■ **Esercizio 1**:
Ricopia dal commento sul ballottaggio dell'Aquila tutto ciò che va da "NON HA PERSO" giù fino a "oltre 11 punti.".
■ **Esercizio 2**:
Riassumi in due frasi il commento sul ballottaggio dell'Aquila.

■ **Testo della pagina**:
--------------------------------

NON HA PERSO DI BENEDETTO MA CIALENTE


stampa pagina 26 giugno 2017

Cialente, tra Di Benedetto e Pietrucci Cialente, tra Di Benedetto e Pietrucci

Pierluigi Biondi è il sindaco dell’Aquila, ha vinto con la coalizione di centro destra consolidando il proprio successo personale sulle liste, già affermato al primo turno. Le aveva superate con oltre 1.200 voti in più, ieri ha quasi triplicato il distacco beccando anche dai tesoretti dell’avversario Americo Di Benedetto, candidato del centro sinistra. Leggermente più debole della sua coalizione, di circa mille voti al primo turno, ieri ne ha presi oltre 4mila in meno, 4.327 in meno, precipitando sotto le sue liste di oltre 5mila voti e polverizzando il vantaggio su Biondi di oltre 11 punti.
Che significa? Significa che al primo turno i candidati in corsa del suo partito, in particolar modo, lo hanno trainato con il loro bacino elettorale e clientelare, politico e professionale dei medici tra i più votati, ma poi al secondo turno lo hanno di fatto smollato.
Ed anzi quell’elettorato fidelizzato, una volta “dimostrato” il risultato, s’è sentito libero di tornare su Biondi, come del resto avrebbe fatto fin dalle primarie, si è sentito libero di restare al mare, non ha sentito la necessità del rush finale ed è rimasto a casa, questo succede, com’è accaduto anche ad Avezzano, quando si pensa di stare tranquilli con quei dieci dodici punti di distacco sull’avversario ed invece poi, siccome l’elettorato si controlla fino al punto in cui “fa il proprio dovere”, al secondo turno si precipita. La vittoria è stata servita a Biondi su un piatto d’argento, di fatto più vicino alla gente, col megafono a parlare di disoccupazione e stato sociale facendo in modo di essere uno di noi, forte insieme alle destre cosiddette populiste che hanno saldamente occupato ciò che la sinistra, estranea alla carne viva del paese e di una città che soffre come L’Aquila, non sa neanche più dove stia di casa.
Matteo Renzi continua ad alimentare il divario, il Paese non lo segue, ha perso ovunque, ma non segue nemmeno più una sinistra spaccata in cui non riesce ad identificarsi. Il decennio del cialentismo ha fatto il resto. Un decennio di favoritismi, per pochi nuovi ricchi, di distanze incolmabili tra il palazzo e il resto della città dove i nuovi poveri, spesso la classe media, non i poveri che dicono loro che altro non è stata se non clientela più malleabile col “sociale”, non reggono più.

--------------------------------

■ **Voci del dataset**:

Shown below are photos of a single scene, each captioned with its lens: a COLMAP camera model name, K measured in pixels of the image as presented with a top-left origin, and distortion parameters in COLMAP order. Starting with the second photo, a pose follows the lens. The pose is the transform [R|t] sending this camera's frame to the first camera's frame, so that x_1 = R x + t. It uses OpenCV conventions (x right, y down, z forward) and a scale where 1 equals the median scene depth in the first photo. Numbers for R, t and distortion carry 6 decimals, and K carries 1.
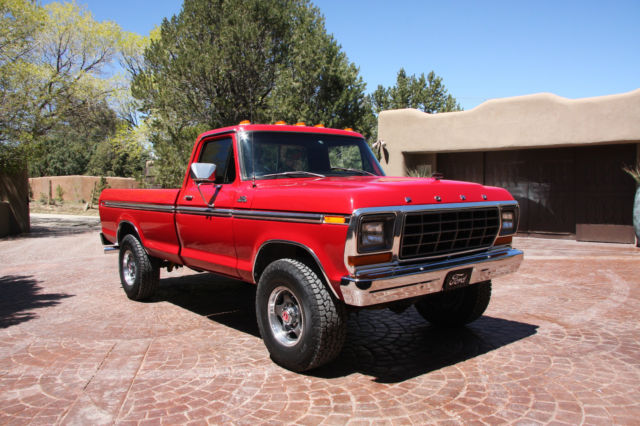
lens RADIAL K [[537.5, 0, 320.0], [0, 537.5, 213.0], [0, 0, 1]] dist [-0.151164, 0.182309]
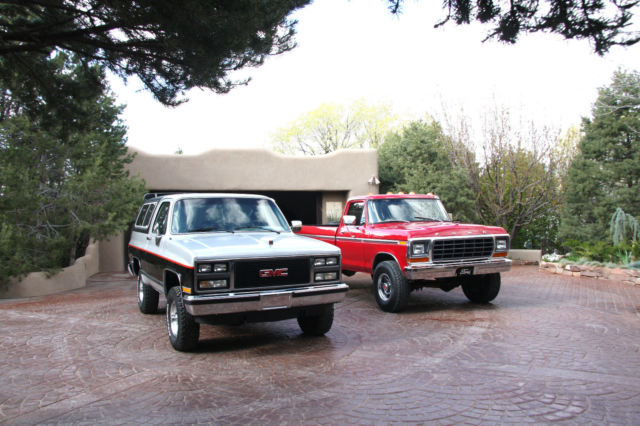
lens RADIAL K [[537.5, 0, 320.0], [0, 537.5, 213.0], [0, 0, 1]] dist [-0.151164, 0.182309]
pose [[0.957827, -0.009952, -0.287172, 0.241223], [-0.005304, 0.998617, -0.052298, 0.004356], [0.287296, 0.051616, 0.956450, -0.912243]]
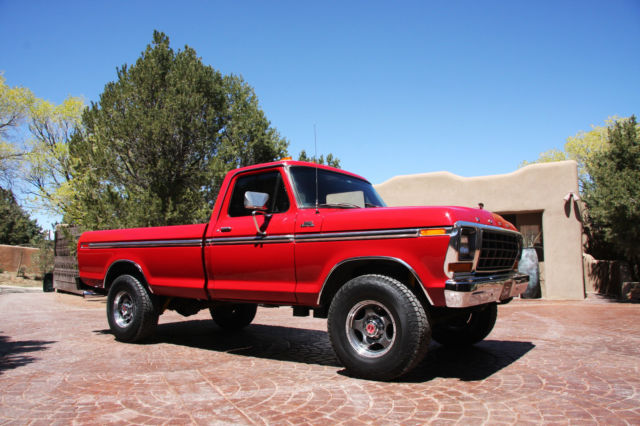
lens RADIAL K [[497.6, 0, 323.2], [0, 497.6, 211.6], [0, 0, 1]] dist [-0.175040, 0.137178]
pose [[0.963373, 0.035153, 0.265850, -0.321584], [0.007738, 0.987314, -0.158591, 0.089963], [-0.268053, 0.154839, 0.950880, 0.048307]]
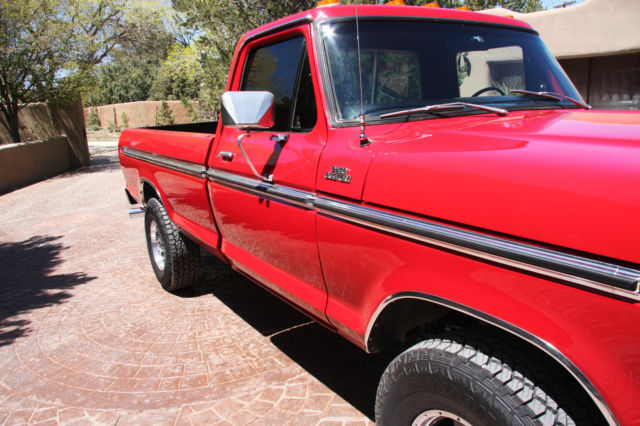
lens RADIAL K [[495.9, 0, 317.9], [0, 495.9, 216.2], [0, 0, 1]] dist [-0.180740, 0.144276]
pose [[0.993356, -0.014788, -0.114124, -0.098987], [0.035375, 0.982931, 0.180544, -0.055403], [0.109506, -0.183382, 0.976924, 0.516045]]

--------------------------------

■ **Risposta 1**:
NON HA PERSO DI BENEDETTO MA CIALENTE


stampa pagina 26 giugno 2017

Cialente, tra Di Benedetto e Pietrucci Cialente, tra Di Benedetto e Pietrucci

Pierluigi Biondi è il sindaco dell’Aquila, ha vinto con la coalizione di centro destra consolidando il proprio successo personale sulle liste, già affermato al primo turno. Le aveva superate con oltre 1.200 voti in più, ieri ha quasi triplicato il distacco beccando anche dai tesoretti dell’avversario Americo Di Benedetto, candidato del centro sinistra. Leggermente più debole della sua coalizione, di circa mille voti al primo turno, ieri ne ha presi oltre 4mila in meno, 4.327 in meno, precipitando sotto le sue liste di oltre 5mila voti e polverizzando il vantaggio su Biondi di oltre 11 punti.

■ **Risposta 2**:
Pierluigi Biondi ha vinto le elezioni con la coalizione di centrodestra ed è diventato sindaco dell'Aquila, mentre al secondo turno Americo Di Benedetto, candidato del centrosinistra, è sceso sotto le sue liste di oltre 5mila voti e ha perso il vantaggio di oltre 11 punti che aveva su Biondi. Secondo il commento, i candidati del suo partito lo hanno trainato al primo turno ma poi lo hanno abbandonato, e il decennio del cialentismo ha fatto il resto.